Industrie-4.0-Bürokraten
Es werden enorme Potenziale durch die Umsetzung der hinter Industrie 4.0 stehenden Ideen erwartet. Dennoch sei der Bekanntheitsgrad der entsprechenden Konzepte in Unternehmen eher gering.
„Diese Diskrepanz zwischen der Beschreibung der wirtschaftlichen Potenziale und der Wahrnehmung in der Industrie muss überwunden werden. Das ‚Team Deutschland‘ braucht einen entsprechenden Team-Spirit“, fordert Tröger.
Industrie 4.0 sei vor allem eine dezentral-intelligente, vernetzte und kooperative Industrie.
„Technik ist dafür nur der Enabler“, erklärt Felser.
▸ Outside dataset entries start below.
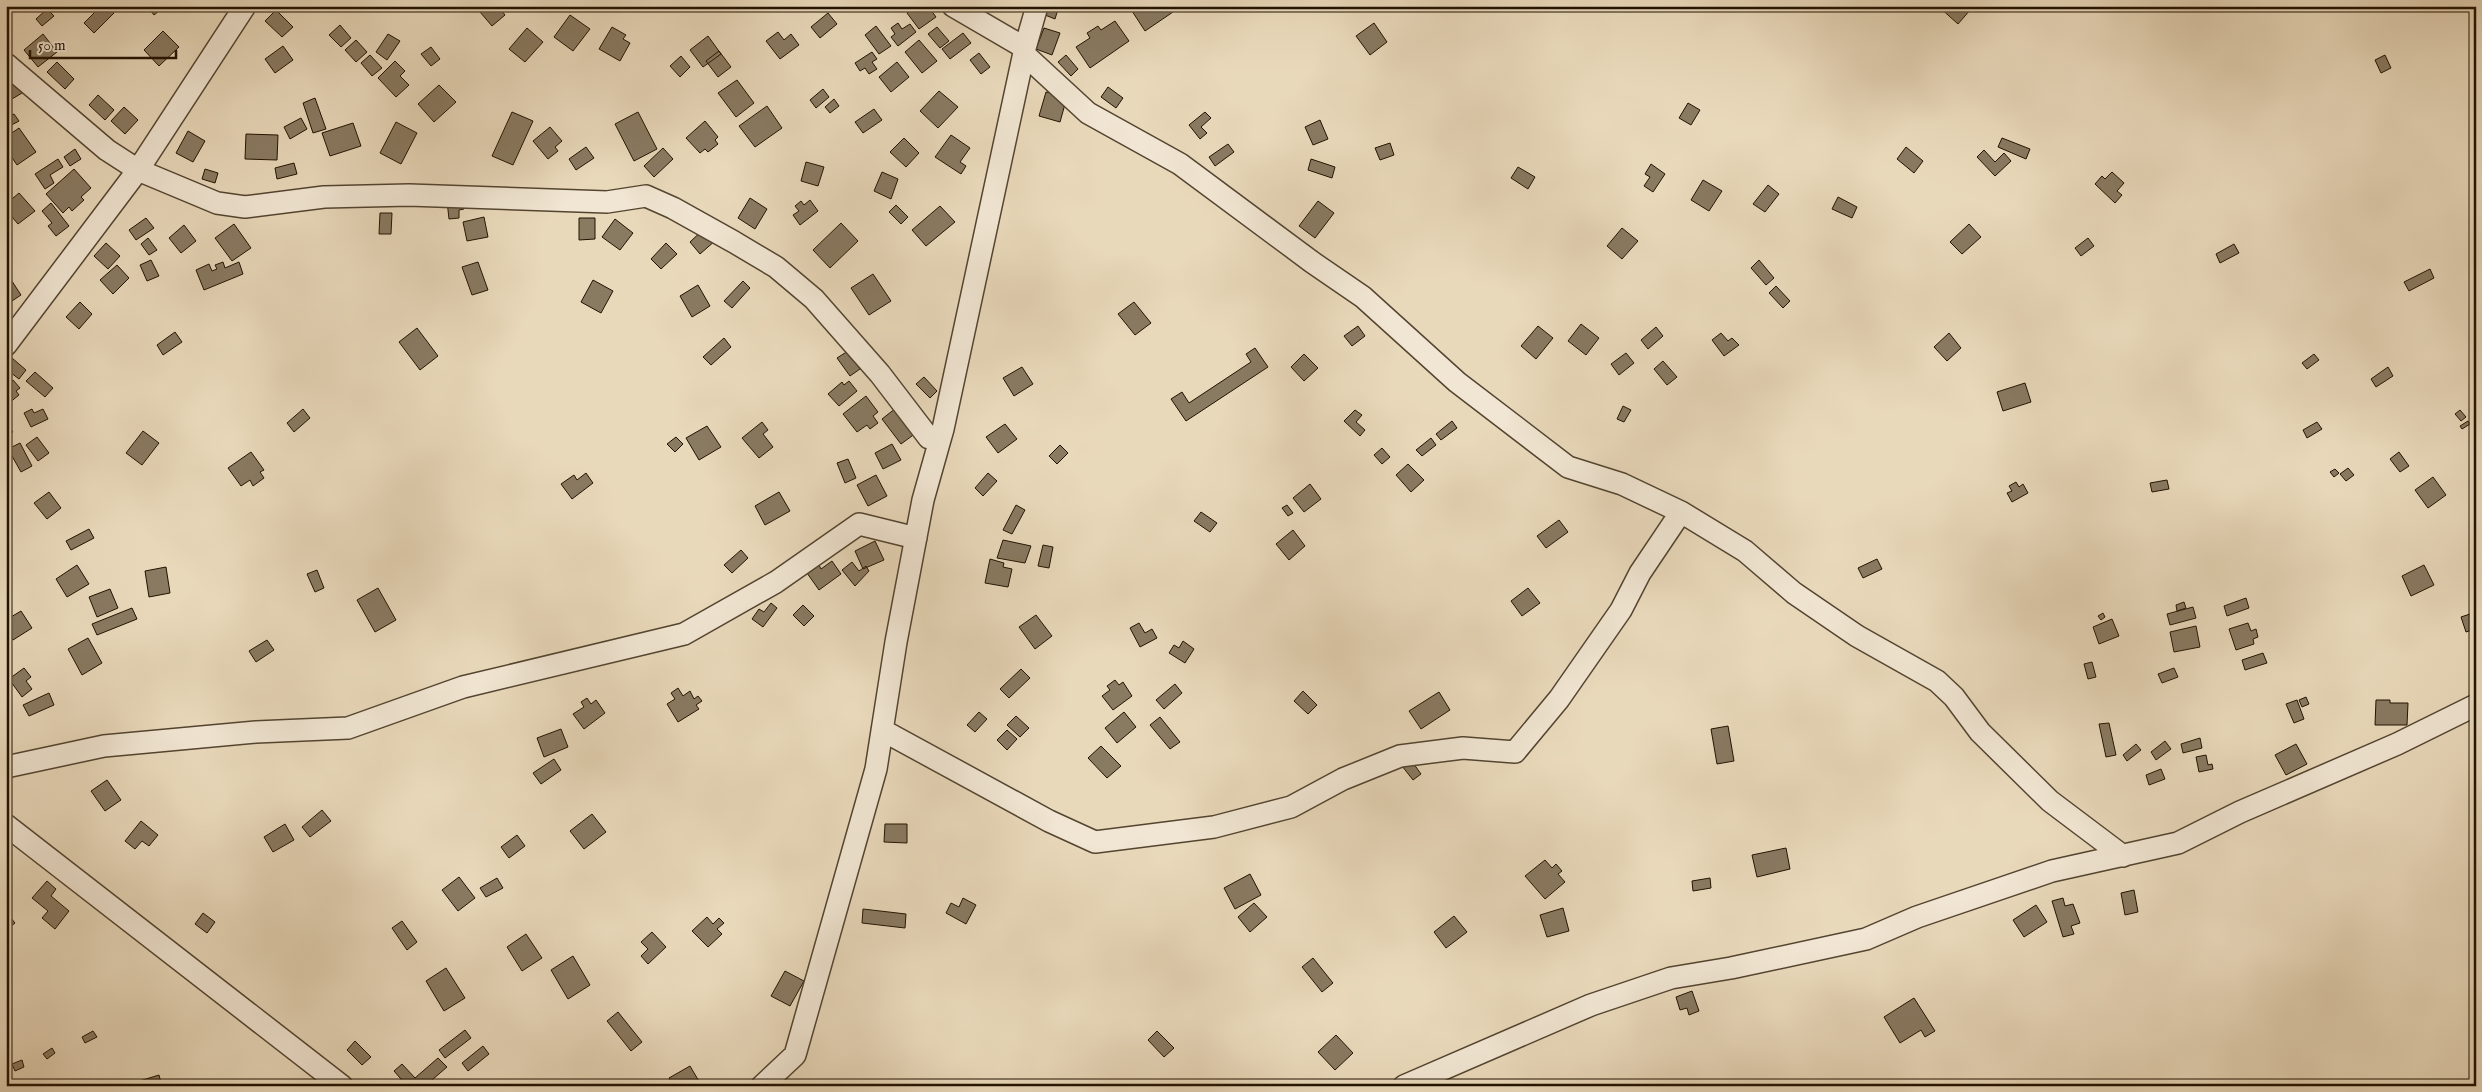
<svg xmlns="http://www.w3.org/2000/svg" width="2482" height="1092" font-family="'IM FELL English',serif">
<rect width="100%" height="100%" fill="#e9d9bb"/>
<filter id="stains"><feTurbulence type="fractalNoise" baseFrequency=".004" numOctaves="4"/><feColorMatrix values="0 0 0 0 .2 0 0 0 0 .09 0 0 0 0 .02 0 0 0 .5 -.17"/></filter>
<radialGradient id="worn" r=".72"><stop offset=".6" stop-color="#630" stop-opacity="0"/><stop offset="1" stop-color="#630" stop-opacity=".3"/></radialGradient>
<!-- building -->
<path fill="#897a62" stroke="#211301" d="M101,6H108L114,13L94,33L84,23Z
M147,6H165L154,15Z
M487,6H498L505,15L492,26L480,12Z
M916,6H928L936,17L919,29L907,13Z
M1048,6H1059L1055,19L1045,15Z
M1139,6H1170L1173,12L1145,31L1132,11Z
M1968,6L1971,9L1958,24L1939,7Z
M2111,6H2122L2116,12Z
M47,9L54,16L42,26L36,19Z
M276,10L293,27L282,37L265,21Z
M828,13L837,24L820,38L811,27Z
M570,15L590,29L573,51L554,37Z
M1115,21L1129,41L1090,68L1076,47L1090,38L1087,33L1098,26L1101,30Z
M898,23L902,29L910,24L916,32L898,46L891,37L895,34L891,28Z
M1374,23L1387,42L1370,55L1356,36Z
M340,25L351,38L341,47L329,35Z
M876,26L891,46L879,54L865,35Z
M612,27L626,35L623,39L630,43L620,61L599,49Z
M937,27L949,41L940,48L928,34Z
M527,28L543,42L525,62L509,49Z
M1044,28L1060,33L1052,55L1036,49Z
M163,31L179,47L159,66L144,50Z
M778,32L784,40L791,34L799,45L780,59L766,41Z
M963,33L971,43L950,59L942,49Z
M43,34L57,52L38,67L24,50Z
M388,34L400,41L387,60L376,52Z
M708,36L721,54L703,67L690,50Z
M356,40L367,52L356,62L345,50Z
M919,40L937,61L922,73L905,52Z
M283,46L293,60L275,73L265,59Z
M431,47L440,59L431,66L421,54Z
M719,51L731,67L718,77L706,61Z
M872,52L877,59L872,62L877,69L869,74L865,68L860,71L855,63Z
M979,53L990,67L981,74L970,60Z
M370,55L382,68L372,76L361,63Z
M1066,55L1078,69L1071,76L1058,62Z
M2385,55L2391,68L2381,73L2375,60Z
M681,56L690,67L680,77L670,66Z
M395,61L405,71L400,76L409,85L396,97L378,78Z
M57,62L74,79L65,89L47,72Z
M897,62L909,77L891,92L879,77Z
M21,80L27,90L12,99L6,89Z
M737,80L754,103L736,117L718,93Z
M439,85L456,102L434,122L418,104Z
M1108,87L1123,98L1116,108L1101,97Z
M823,89L829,97L816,108L810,100Z
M939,91L958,107L938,128L920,111Z
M1046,92L1067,97L1060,122L1039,116Z
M98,95L114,110L105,120L89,105Z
M315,98L326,129L313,133L303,103Z
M834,99L839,106L830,113L825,107Z
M1688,103L1700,110L1691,125L1679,118Z
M767,106L782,128L755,147L739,126Z
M124,107L138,120L125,134L111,121Z
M874,109L882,120L863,133L855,122Z
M512,112L533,121L513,165L492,156Z
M638,112L657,149L634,161L615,124Z
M1205,112L1211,118L1201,127L1207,133L1200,139L1189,125Z
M6,113L8,117L14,114L19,121L6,128Z
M301,118L307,129L290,139L284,127Z
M1320,120L1328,139L1313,145L1305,127Z
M705,121L718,137L715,140L718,144L708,152L705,149L700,153L686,138Z
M396,122L417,133L401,164L380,153Z
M353,123L361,146L330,156L322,133Z
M550,127L562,141L555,147L558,151L548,159L533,141Z
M19,128L36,152L17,165L6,149V137Z
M188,131L205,141L193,162L176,153Z
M246,134L278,135L277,160L245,159Z
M951,135L970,148L960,162L966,166L961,174L935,157Z
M904,138L919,153L906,167L890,152Z
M2002,138L2030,149L2026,159L1998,147Z
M1390,143L1394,155L1380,160L1375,148Z
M1228,144L1234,152L1215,166L1209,157Z
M586,147L594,158L576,170L569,159Z
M1906,147L1923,161L1914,173L1897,159Z
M663,148L673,159L654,177L644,166Z
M75,149L81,159L70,166L64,157Z
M1984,150L1995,162L2004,153L2011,161L1995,176L1977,157Z
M58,159L63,167L50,175L54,183L45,189L35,174Z
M1311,159L1335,167L1332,178L1308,170Z
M806,162L824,167L818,186L801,181Z
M294,163L297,174L277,179L275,168Z
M1651,164L1665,174L1653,192L1644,186L1650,177L1645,174Z
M1518,167L1535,177L1528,189L1511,178Z
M74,169L91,188L81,197L84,200L72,211L69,207L63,213L46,194Z
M205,169L218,173L215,183L202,179Z
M882,172L898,179L891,199L874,191Z
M2112,172L2124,183L2117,191L2122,195L2115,203L2095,184L2102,176L2105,179Z
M1703,180L1722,191L1709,211L1691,200Z
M1768,185L1779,194L1765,212L1753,204Z
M19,193L35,211L18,224L6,210V204Z
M1838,197L1857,207L1852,218L1832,209Z
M750,198L767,209L755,229L738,218Z
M810,200L818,211L800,225L793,215L799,211L795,206L801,201L804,205Z
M447,201L463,203L464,209L459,210V218L449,219Z
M1318,201L1334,213L1315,238L1299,226Z
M51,203L69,226L56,236L48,226L52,223L42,211Z
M896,205L908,217L901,224L889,212Z
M940,206L955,222L926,246L912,230Z
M380,213H392L391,234H379Z
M484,217L488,237L467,241L463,222Z
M146,218L154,228L136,240L129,230Z
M579,218H595V239L579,240Z
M615,219L633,233L620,250L602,237Z
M841,223L858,241L830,268L813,250Z
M234,224L251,248L232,261L215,238Z
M1969,224L1981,237L1962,254L1950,242Z
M184,225L196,241L181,253L169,238Z
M6,227L11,237L6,239Z
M705,228L716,240L700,254L690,242Z
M1622,228L1638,241L1622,259L1607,246Z
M148,238L157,250L149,255L141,244Z
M2088,238L2094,246L2081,256L2075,248Z
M106,243L120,256L108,269L94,256Z
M666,243L677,254L661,269L651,259Z
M2234,244L2239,253L2220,263L2216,254Z
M151,260L159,276L147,281L140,265Z
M1759,260L1774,278L1766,285L1751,268Z
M223,262L225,268L239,262L243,274L204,290L196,270L209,264L212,271L217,269L215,265Z
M478,262L488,290L472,295L462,267Z
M117,265L129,278L113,294L100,280Z
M2430,269L2434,278L2409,291L2404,282Z
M6,272L21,295L6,305Z
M873,274L891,301L869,315L851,288Z
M593,280L613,291L601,313L581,302Z
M743,281L750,288L732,308L724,301Z
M698,285L710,306L692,317L680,296Z
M1776,286L1790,301L1783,308L1769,293Z
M80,302L92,314L79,329L66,317Z
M1134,302L1151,323L1135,335L1118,314Z
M1581,324L1599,338L1586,355L1568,341Z
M1358,326L1365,336L1352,346L1344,336Z
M1538,326L1553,338L1536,359L1521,346Z
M1656,327L1663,336L1648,349L1641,340Z
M417,328L438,356L420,370L399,342Z
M175,332L182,342L163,355L157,345Z
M1721,333L1728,341L1732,338L1739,345L1724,356L1712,340Z
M1949,333L1961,348L1947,361L1934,347Z
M724,338L731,347L711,365L703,357Z
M1255,348L1268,367L1186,421L1171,399L1182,392L1189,403L1251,362L1246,354Z
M848,351L860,369L850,376L837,358Z
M1626,353L1634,363L1619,375L1611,364Z
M1304,354L1318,368L1304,381L1291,367Z
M2314,354L2319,360L2307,369L2302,363Z
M12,358L26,370L19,379L6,369Z
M1663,361L1677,377L1667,385L1654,369Z
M1022,367L1033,384L1014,396L1003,378Z
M2388,367L2393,376L2376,387L2371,379Z
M35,372L53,388L45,397L26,381Z
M6,377L10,383L13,380L20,388L16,391L19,395L9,403L6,400Z
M924,377L937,391L930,398L916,384Z
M849,381L857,391L839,406L828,394L842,382L844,385Z
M2025,383L2031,402L2003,411L1997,392Z
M866,396L878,412L873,416L878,423L870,429L867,425L857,432L843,414Z
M1623,406L1631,410L1624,422L1617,419Z
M896,408L916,433L901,444L882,419Z
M32,409L34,413L43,409L48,419L31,427L24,413Z
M303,409L310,418L294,432L287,423Z
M1355,410L1362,415L1356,422L1365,430L1360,436L1344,421Z
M2460,410L2466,417L2461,421L2455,414Z
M1452,421L1457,428L1441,440L1436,434Z
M2468,421L2470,424L2462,429L2460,426Z
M762,422L768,430L763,434L773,447L759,458L742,438Z
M2317,422L2322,429L2307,438L2303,430Z
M6,424L13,432L6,437Z
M1005,424L1017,439L998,453L986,437Z
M707,426L721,447L699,460L686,438Z
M143,431L159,443L142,465L126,453Z
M37,437L49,453L38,461L26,445Z
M676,437L683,444L675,452L667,444Z
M1431,438L1436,445L1422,456L1416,450Z
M20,443L32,466L21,472L8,449Z
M892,444L901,460L883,469L875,453Z
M1060,445L1068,453L1057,464L1049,456Z
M1382,448L1390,457L1382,464L1374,455Z
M251,452L264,470L260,472L264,478L253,486L250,480L241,486L228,468Z
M2399,452L2409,466L2400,472L2390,459Z
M848,459L856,478L845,483L837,463Z
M1408,464L1424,480L1411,492L1396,475Z
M2348,468L2354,475L2346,481L2340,474Z
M2335,469L2339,473L2334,477L2330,472Z
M586,473L593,483L572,499L561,484L574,475L577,480Z
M988,473L997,481L983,496L975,488Z
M876,475L887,496L868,506L857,485Z
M2433,477L2446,495L2428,508L2415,490Z
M2167,480L2169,489L2152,492L2150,483Z
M2016,482L2019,487L2023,484L2028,493L2012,502L2007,493L2012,491L2009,486Z
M1310,484L1321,499L1304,512L1293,498Z
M49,492L61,508L47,519L34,503Z
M779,492L790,511L765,525L755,506Z
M1016,505L1025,510L1012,534L1003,530Z
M1287,505L1293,513L1288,516L1282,508Z
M1201,512L1217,523L1210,532L1194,521Z
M1559,520L1568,532L1546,548L1537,536Z
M89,529L94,538L71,550L66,541Z
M1293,530L1305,546L1289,560L1276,544Z
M1003,540L1031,546L1025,563L997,558Z
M875,541L884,560L863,569L855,551Z
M1043,545L1053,547L1049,568L1038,566Z
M741,550L748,558L732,573L724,565Z
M990,559L1004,563L1003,567L1012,569L1008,587L985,583Z
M1877,559L1882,569L1863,578L1858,568Z
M832,561L841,574L819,590L807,573L819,565L821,569Z
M852,562L859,571L866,566L869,571L855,586L842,570Z
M77,565L89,584L67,597L56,579Z
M2424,565L2434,585L2411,596L2402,576Z
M166,567L170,593L149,597L145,571Z
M317,570L324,588L315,592L307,574Z
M378,588L396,620L375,632L357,600Z
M1528,588L1540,603L1522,616L1511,601Z
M110,589L118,608L97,617L89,597Z
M2246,598L2249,608L2227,616L2224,606Z
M2184,602L2186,608L2177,611L2176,605Z
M771,603L777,608L763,627L752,619L759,609L764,612Z
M803,605L814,616L804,626L793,615Z
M2193,607L2196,618L2170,625L2167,614Z
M132,608L137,619L97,635L92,624Z
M21,611L32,628L13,640L6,629V620Z
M2103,613L2105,617L2101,620L2098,616Z
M2470,614L2475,629L2466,632L2461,617Z
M1036,615L1052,636L1035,649L1019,627Z
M2112,619L2119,636L2099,644L2093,627Z
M1139,623L1145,633L1152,629L1157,638L1140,647L1130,628Z
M2248,623L2251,631L2256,629L2258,637L2253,639L2254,644L2236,650L2229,629Z
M2196,626L2200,647L2174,652L2170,632Z
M88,638L102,663L82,675L68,649Z
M267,640L274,650L256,662L249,651Z
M1183,641L1194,649L1185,663L1169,653L1174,645L1179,648Z
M2263,653L2267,663L2245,670L2242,660Z
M2092,662L2096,677L2088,679L2084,664Z
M24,668L31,677L26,681L32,689L22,697L9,679Z
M2174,668L2178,677L2162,683L2158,674Z
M1021,669L1030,678L1009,698L1000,689Z
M1115,680L1119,685L1123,682L1132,696L1113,710L1102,696L1110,690L1107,686Z
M1175,684L1182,693L1164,709L1156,700Z
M678,688L683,696L690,691L694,699L698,696L702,701L696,705L699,709L678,722L667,704L675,699L671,693Z
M1303,691L1317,705L1308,714L1294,701Z
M1439,692L1450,710L1421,729L1409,711Z
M49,693L54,705L29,716L23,705Z
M2306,697L2309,704L2302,707L2299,700Z
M587,698L591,704L596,700L605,713L584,729L573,714L584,707L581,702Z
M2297,700L2304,719L2294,723L2286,704Z
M2376,700H2390V703H2408L2407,725H2375Z
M979,712L987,719L975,732L967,725Z
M1124,712L1136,727L1117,743L1105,728Z
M1016,716L1029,728L1020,737L1007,725Z
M1160,717L1180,742L1170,749L1150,725Z
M2109,723L2116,755L2106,757L2099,724Z
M1728,726L1734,761L1717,764L1711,729Z
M561,729L568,747L544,757L537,738Z
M1007,730L1017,739L1007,750L997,740Z
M2200,738L2202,748L2183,753L2181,744Z
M2165,741L2171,749L2156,760L2151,752Z
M2136,744L2141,750L2127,761L2123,755Z
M2296,744L2307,764L2286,775L2275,755Z
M1101,746L1121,766L1107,778L1088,758Z
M2206,755L2208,765L2212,764L2213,769L2199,772L2196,757Z
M554,759L561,770L541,784L533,773Z
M1411,760L1421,774L1413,780L1402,766Z
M2161,769L2165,779L2149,785L2146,775Z
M107,780L121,800L105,811L91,791Z
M322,810L331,821L310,837L302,827Z
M592,814L606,832L584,849L570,831Z
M141,821L158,835L149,846L142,841L135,849L125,841Z
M285,824L294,840L273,852L264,837Z
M885,824H907V843L884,842Z
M517,835L525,846L509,858L501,847Z
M1786,848L1790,869L1757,877L1752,855Z
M1545,860L1552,868L1556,864L1562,871L1558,874L1565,882L1545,899L1525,876Z
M1250,874L1261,895L1235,909L1224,888Z
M459,877L475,898L458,911L442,890Z
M497,878L503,888L486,897L480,888Z
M1710,878L1711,888L1693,891L1692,881Z
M47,881L56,889L51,896L69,911L55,929L42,918L48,911L32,898Z
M2134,890L2138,912L2125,915L2121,893Z
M963,898L976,905L966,924L946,913L951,903L959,907Z
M2063,898L2065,906L2073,904L2080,923L2071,926L2074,934L2063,937L2052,901Z
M1254,903L1267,917L1250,932L1238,917Z
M2036,905L2047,922L2024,937L2013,920Z
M1563,908L1569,931L1547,937L1540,915Z
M863,909L906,914L905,928L862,923Z
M6,912L15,923L6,930Z
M203,913L215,922L207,933L195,924Z
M1454,916L1467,932L1446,948L1434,932Z
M707,917L713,924L719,918L724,923L717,929L722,934L708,947L692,931Z
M402,921L417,942L407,950L392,928Z
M652,932L666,947L648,964L641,956L648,949L641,942Z
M526,934L542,958L522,971L507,947Z
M573,956L590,985L568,999L551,970Z
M1313,958L1333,983L1322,992L1302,967Z
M446,968L465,998L444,1011L426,981Z
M785,971L804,981L790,1006L771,996Z
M1692,991L1699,1011L1689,1015L1687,1008L1680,1010L1676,997Z
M1914,998L1935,1031L1925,1037L1921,1030L1900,1043L1884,1017Z
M618,1012L642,1042L631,1051L607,1021Z
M465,1030L471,1038L445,1058L439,1050Z
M93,1031L97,1037L85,1043L82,1037Z
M1157,1031L1174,1048L1164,1057L1148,1040Z
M1336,1035L1353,1053L1335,1070L1318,1052Z
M355,1041L371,1057L362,1065L347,1050Z
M483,1046L489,1054L468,1071L462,1063Z
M52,1048L55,1053L47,1059L43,1054Z
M438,1058L447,1067L425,1086H407L394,1071L402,1064L415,1078Z
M22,1060L24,1067L15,1071L12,1064Z
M690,1066L700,1083L696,1086H674L669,1078Z
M159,1075L162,1086H123Z"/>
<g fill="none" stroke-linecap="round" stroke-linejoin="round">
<!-- street casing -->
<g stroke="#534430" stroke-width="24">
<path id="street" d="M953,6L1025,48
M1024,54L1088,113L1180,164L1312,262L1363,297L1457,382L1568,467L1622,484L1681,512L1745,551L1794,593L1857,636L1937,681L1954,697L1980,732L2050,801L2123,856
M6,64L107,150L138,170L217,203L245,207L324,197L409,195L607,202L646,196L673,208L734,242L776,267L814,299L880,374L929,438L935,439L941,436L943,429L1025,48L1037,6
M6,345L138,170L245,6
M882,730L1049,821L1095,842L1214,827L1291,807L1343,779L1400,756L1463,748L1515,752L1559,699L1621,610L1640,573L1681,512
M6,767L104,746L256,732L348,728L463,687L684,634L776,582L859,524L916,538
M6,825L342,1086
M762,1086L795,1055L876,769L896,642L923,500L943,429
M1404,1086L1591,1005L1671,978L1731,968L1866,939L1917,917L2052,871L2178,843L2240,812L2397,744L2476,705"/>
</g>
<!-- street -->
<use href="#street" stroke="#f1e6d3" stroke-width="21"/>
</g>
<!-- margin -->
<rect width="2482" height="1092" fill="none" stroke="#e9d9bb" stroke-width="25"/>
<rect x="8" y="8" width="2467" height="1077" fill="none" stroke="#211301" stroke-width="2.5"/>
<rect x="12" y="12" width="2457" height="1067" fill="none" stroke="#211301"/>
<!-- scale -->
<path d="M30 50v8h146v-8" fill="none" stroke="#211301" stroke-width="2.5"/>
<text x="38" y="50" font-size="15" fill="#211301" stroke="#f1e6d3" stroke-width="4" paint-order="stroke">50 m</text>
<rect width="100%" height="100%" filter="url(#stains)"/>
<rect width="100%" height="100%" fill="url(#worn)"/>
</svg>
Wir machen es in Deutschland schön kompliziert, statt komplex zu denken und einfache Lösungen auf dem Markt zu etablieren. Das macht das IIC besser und das liegt vor allem an der Führungsfigur. Richard Mark Soley ist ein Antreiber, Marktkenner und exzellenter Redner im Unterschied zu den Industrie-4.0-Bürokraten in deutschen Spitzenverbänden und Ministerien, erklärt ein Branchenkenner. Soley gibt der amerikanischen Initiative ein Gesicht. Die liebwertesten 4.0-Gichtlinge in Deutschland verstecken sich lieber hinter Arbeitskreisen und Normungsgremien. Es reicht nicht aus, wenn Verbandsvertreter des Maschinenbaus, der Elektroindustrie und der Informationstechnologie, das Bundeswirtschaftsministerium sowie das Bundesministerium für Bildung und Forschung mit dem IIC sprechen. Sie sollten international auch das nötige Sendungsbewusstsein entwickeln und frühzeitig einen Blick in das Wettbewerbsrecht werfen.